Specifically, the project will emphasize programs that focus on physical activity, oral health and nutrition. The timing is vital, as research has shown that Kansans with disabilities are seven times more likely to perceive their health status as fair or poor compared with individuals without disabilities. Also, Kansans with disabilities are significantly less likely to participate in recommended levels of physical activity compared with their peers without disabilities, despite reporting they want to be more physically active, said Jean Hall, director of the Institute for Health and Policy Disability Studies and principal investigator of the grant.

“There are programs out there across Kansas that are effective but just may not be accessible,” Hall said. “We want to help agencies and programs make sure they are accessible and help show their communities that as well.”

Common barriers to increased physical activity for individuals with disabilities include a lack of accessible exercise facilities, lack of provider knowledge of how to support activity for people with disabilities and lack of physical activity programs designed specifically for people with mobility limitations or intellectual/developmental disabilities, the Institute’s research has shown.

In the first phases of the project, researchers will work with community partners to form consumer advisory boards of Kansans with mobility impairments and/or intellectual disabilities and their family members to gather feedback on obstacles to health program accessibility. With that information, they will help develop and deliver interventions and recommendations to make the programs more widely available. One example is providing professional development to dental health professionals on how best to serve individuals with mobility limitations or intellectual/developmental disabilities, two populations that often do not seek oral health services.

As interventions are formed and implemented, researchers will monitor progress and work with community partners to both improve services and continue providing them after the grant ends.

Currently, KU researchers are working with 21 agencies throughout Kansas such as the Kansas Department of Health and Environment, Centers for Independent Living, county health departments, the Special Olympics and Area Health Education Centers. They will add more partners throughout the project.

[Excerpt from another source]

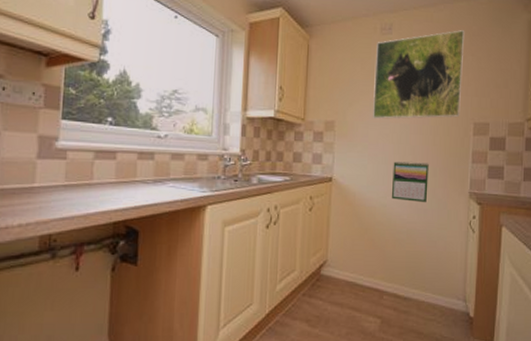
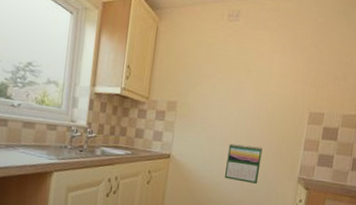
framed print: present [373,30,465,119] -> none [213,21,310,106]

Nationally, about 20 percent of the population has some kind of disability, which often impedes access to health services. That trend holds in Kansas, as research has shown that more than 80 percent of the state’s residents with disabilities do not consume the recommended five servings of fruits and vegetables per day, and nearly three-quarters are overweight or obese.

“We want to address those disparities so everyone has the same access to health services and ultimately the same ability to improve their health outcomes,” Hall said.